• [Exercise objective]: Edit these rows so that "scientific name" becomes "binomial name" everywhere, with everything else left unchanged.

(Data records)
● ● ● ● ● ● ●
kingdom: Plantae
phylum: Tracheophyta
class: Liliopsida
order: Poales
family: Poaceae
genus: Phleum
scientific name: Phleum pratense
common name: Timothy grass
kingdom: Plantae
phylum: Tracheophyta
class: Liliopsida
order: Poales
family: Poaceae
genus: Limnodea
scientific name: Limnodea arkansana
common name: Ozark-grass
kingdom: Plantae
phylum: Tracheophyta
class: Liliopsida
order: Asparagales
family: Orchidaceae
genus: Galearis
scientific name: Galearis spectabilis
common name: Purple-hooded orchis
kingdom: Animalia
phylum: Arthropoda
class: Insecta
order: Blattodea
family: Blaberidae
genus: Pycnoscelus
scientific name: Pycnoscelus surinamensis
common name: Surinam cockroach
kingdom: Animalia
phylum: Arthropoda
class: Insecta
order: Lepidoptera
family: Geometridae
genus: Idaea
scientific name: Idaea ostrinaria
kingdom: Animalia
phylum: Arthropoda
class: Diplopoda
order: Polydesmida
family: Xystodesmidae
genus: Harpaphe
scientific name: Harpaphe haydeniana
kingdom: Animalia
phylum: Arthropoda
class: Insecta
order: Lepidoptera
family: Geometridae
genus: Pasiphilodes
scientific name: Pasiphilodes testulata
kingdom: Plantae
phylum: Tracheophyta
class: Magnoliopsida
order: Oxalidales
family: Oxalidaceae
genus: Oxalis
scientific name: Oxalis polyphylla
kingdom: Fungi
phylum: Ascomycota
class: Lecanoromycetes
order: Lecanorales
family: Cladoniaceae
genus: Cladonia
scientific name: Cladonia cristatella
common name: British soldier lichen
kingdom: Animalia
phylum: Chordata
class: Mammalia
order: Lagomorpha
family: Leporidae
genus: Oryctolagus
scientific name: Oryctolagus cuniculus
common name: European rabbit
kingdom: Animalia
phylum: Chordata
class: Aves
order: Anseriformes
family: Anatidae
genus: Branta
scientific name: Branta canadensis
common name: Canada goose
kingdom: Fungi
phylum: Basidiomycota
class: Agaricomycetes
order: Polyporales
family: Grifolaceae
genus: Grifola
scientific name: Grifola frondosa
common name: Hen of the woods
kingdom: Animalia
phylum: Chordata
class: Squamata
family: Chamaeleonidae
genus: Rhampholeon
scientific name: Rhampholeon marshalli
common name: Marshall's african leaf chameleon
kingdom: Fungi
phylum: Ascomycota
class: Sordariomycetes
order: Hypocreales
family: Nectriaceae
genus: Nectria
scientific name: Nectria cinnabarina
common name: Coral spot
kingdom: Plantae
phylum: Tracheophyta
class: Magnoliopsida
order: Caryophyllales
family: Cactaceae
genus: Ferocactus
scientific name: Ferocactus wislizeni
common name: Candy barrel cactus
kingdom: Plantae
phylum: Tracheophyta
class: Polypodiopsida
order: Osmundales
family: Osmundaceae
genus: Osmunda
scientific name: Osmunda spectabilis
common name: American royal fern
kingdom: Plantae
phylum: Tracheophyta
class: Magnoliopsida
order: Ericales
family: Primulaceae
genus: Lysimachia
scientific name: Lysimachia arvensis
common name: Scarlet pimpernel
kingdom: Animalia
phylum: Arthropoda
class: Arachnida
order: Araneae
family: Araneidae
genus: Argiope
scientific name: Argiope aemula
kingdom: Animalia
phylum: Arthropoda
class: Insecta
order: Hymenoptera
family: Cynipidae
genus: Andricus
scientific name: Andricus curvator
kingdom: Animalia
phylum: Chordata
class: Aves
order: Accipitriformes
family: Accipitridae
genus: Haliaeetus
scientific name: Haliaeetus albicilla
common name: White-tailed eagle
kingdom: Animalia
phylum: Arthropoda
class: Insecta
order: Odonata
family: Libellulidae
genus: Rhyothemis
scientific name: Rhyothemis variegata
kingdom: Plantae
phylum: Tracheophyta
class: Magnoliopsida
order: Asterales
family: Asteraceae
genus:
● ● ● ● ● ● ●
• [Response below]:
kingdom: Plantae
phylum: Tracheophyta
class: Liliopsida
order: Poales
family: Poaceae
genus: Phleum
binomial name: Phleum pratense
common name: Timothy grass
kingdom: Plantae
phylum: Tracheophyta
class: Liliopsida
order: Poales
family: Poaceae
genus: Limnodea
binomial name: Limnodea arkansana
common name: Ozark-grass
kingdom: Plantae
phylum: Tracheophyta
class: Liliopsida
order: Asparagales
family: Orchidaceae
genus: Galearis
binomial name: Galearis spectabilis
common name: Purple-hooded orchis
kingdom: Animalia
phylum: Arthropoda
class: Insecta
order: Blattodea
family: Blaberidae
genus: Pycnoscelus
binomial name: Pycnoscelus surinamensis
common name: Surinam cockroach
kingdom: Animalia
phylum: Arthropoda
class: Insecta
order: Lepidoptera
family: Geometridae
genus: Idaea
binomial name: Idaea ostrinaria
kingdom: Animalia
phylum: Arthropoda
class: Diplopoda
order: Polydesmida
family: Xystodesmidae
genus: Harpaphe
binomial name: Harpaphe haydeniana
kingdom: Animalia
phylum: Arthropoda
class: Insecta
order: Lepidoptera
family: Geometridae
genus: Pasiphilodes
binomial name: Pasiphilodes testulata
kingdom: Plantae
phylum: Tracheophyta
class: Magnoliopsida
order: Oxalidales
family: Oxalidaceae
genus: Oxalis
binomial name: Oxalis polyphylla
kingdom: Fungi
phylum: Ascomycota
class: Lecanoromycetes
order: Lecanorales
family: Cladoniaceae
genus: Cladonia
binomial name: Cladonia cristatella
common name: British soldier lichen
kingdom: Animalia
phylum: Chordata
class: Mammalia
order: Lagomorpha
family: Leporidae
genus: Oryctolagus
binomial name: Oryctolagus cuniculus
common name: European rabbit
kingdom: Animalia
phylum: Chordata
class: Aves
order: Anseriformes
family: Anatidae
genus: Branta
binomial name: Branta canadensis
common name: Canada goose
kingdom: Fungi
phylum: Basidiomycota
class: Agaricomycetes
order: Polyporales
family: Grifolaceae
genus: Grifola
binomial name: Grifola frondosa
common name: Hen of the woods
kingdom: Animalia
phylum: Chordata
class: Squamata
family: Chamaeleonidae
genus: Rhampholeon
binomial name: Rhampholeon marshalli
common name: Marshall's african leaf chameleon
kingdom: Fungi
phylum: Ascomycota
class: Sordariomycetes
order: Hypocreales
family: Nectriaceae
genus: Nectria
binomial name: Nectria cinnabarina
common name: Coral spot
kingdom: Plantae
phylum: Tracheophyta
class: Magnoliopsida
order: Caryophyllales
family: Cactaceae
genus: Ferocactus
binomial name: Ferocactus wislizeni
common name: Candy barrel cactus
kingdom: Plantae
phylum: Tracheophyta
class: Polypodiopsida
order: Osmundales
family: Osmundaceae
genus: Osmunda
binomial name: Osmunda spectabilis
common name: American royal fern
kingdom: Plantae
phylum: Tracheophyta
class: Magnoliopsida
order: Ericales
family: Primulaceae
genus: Lysimachia
binomial name: Lysimachia arvensis
common name: Scarlet pimpernel
kingdom: Animalia
phylum: Arthropoda
class: Arachnida
order: Araneae
family: Araneidae
genus: Argiope
binomial name: Argiope aemula
kingdom: Animalia
phylum: Arthropoda
class: Insecta
order: Hymenoptera
family: Cynipidae
genus: Andricus
binomial name: Andricus curvator
kingdom: Animalia
phylum: Chordata
class: Aves
order: Accipitriformes
family: Accipitridae
genus: Haliaeetus
binomial name: Haliaeetus albicilla
common name: White-tailed eagle
kingdom: Animalia
phylum: Arthropoda
class: Insecta
order: Odonata
family: Libellulidae
genus: Rhyothemis
binomial name: Rhyothemis variegata
kingdom: Plantae
phylum: Tracheophyta
class: Magnoliopsida
order: Asterales
family: Asteraceae
genus:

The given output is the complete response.